Problem details:
Your answer should consist of the lines below that hold the word "SQUARE".

++++++++++++++++++++

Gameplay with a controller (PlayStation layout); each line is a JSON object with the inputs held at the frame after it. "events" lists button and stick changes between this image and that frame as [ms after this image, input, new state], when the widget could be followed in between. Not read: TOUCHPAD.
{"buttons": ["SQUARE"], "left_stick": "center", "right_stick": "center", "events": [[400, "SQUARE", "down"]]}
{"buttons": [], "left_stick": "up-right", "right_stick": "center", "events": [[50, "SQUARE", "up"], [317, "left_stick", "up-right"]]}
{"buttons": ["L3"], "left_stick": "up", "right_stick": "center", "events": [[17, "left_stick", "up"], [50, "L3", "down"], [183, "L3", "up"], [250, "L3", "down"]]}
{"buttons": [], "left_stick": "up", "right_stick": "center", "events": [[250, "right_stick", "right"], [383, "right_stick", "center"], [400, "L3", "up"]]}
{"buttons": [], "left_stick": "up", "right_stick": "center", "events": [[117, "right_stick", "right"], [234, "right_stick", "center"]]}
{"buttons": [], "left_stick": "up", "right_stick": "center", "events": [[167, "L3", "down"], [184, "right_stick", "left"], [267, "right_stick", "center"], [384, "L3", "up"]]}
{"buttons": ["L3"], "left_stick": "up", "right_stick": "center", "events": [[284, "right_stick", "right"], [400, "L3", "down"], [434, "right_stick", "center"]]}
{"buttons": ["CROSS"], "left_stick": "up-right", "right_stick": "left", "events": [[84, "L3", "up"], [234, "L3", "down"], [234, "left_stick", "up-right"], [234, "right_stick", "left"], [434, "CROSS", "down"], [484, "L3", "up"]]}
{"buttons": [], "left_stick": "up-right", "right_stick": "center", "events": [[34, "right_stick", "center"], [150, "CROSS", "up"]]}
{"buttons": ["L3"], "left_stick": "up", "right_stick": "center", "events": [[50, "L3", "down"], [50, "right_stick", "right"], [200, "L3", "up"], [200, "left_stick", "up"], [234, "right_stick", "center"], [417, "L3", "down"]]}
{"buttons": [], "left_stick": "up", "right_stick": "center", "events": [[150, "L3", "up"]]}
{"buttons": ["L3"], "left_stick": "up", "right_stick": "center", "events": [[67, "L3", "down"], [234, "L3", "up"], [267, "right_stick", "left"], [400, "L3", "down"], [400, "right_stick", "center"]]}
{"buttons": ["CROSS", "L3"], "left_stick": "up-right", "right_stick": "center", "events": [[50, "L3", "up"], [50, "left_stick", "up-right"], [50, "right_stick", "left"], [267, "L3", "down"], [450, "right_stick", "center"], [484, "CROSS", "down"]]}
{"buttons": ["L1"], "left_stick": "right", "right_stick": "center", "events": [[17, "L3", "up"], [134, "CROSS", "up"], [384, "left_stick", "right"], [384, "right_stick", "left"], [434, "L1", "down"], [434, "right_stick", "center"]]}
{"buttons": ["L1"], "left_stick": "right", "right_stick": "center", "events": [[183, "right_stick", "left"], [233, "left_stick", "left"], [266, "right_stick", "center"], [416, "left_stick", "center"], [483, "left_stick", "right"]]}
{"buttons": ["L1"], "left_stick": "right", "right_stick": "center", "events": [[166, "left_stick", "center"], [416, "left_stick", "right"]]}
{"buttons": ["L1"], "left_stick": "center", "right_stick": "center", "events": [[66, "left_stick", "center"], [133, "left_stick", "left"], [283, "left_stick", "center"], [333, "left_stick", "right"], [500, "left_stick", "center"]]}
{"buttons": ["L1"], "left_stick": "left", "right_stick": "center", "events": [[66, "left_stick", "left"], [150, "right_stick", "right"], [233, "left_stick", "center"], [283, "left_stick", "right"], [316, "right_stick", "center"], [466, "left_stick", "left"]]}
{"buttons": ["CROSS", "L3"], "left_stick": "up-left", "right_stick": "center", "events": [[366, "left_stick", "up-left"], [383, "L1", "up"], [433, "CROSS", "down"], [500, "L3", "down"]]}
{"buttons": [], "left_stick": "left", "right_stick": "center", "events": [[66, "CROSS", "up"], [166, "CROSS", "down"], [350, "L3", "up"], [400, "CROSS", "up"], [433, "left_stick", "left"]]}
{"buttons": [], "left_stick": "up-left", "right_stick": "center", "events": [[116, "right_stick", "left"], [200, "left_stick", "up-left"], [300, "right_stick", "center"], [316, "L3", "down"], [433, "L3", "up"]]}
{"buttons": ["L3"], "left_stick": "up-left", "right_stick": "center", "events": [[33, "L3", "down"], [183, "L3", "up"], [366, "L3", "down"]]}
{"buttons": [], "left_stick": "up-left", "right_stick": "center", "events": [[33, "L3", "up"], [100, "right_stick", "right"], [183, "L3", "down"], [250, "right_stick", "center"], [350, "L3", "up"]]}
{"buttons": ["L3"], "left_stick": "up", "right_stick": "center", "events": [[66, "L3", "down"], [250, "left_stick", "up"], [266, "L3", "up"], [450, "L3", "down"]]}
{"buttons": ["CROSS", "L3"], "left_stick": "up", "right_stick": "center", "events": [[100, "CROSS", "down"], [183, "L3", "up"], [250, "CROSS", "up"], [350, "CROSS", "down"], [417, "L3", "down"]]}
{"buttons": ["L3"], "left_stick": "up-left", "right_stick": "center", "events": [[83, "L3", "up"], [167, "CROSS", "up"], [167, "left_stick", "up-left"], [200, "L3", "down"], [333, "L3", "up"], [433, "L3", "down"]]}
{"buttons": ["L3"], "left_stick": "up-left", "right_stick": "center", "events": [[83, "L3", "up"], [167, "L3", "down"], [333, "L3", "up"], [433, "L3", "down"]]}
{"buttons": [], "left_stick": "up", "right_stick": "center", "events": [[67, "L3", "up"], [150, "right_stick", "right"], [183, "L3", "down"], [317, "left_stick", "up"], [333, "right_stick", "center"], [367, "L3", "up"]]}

++++++++++++++++++++

Solution to this exercise:
{"buttons": ["SQUARE"], "left_stick": "center", "right_stick": "center", "events": [[400, "SQUARE", "down"]]}
{"buttons": [], "left_stick": "up-right", "right_stick": "center", "events": [[50, "SQUARE", "up"], [317, "left_stick", "up-right"]]}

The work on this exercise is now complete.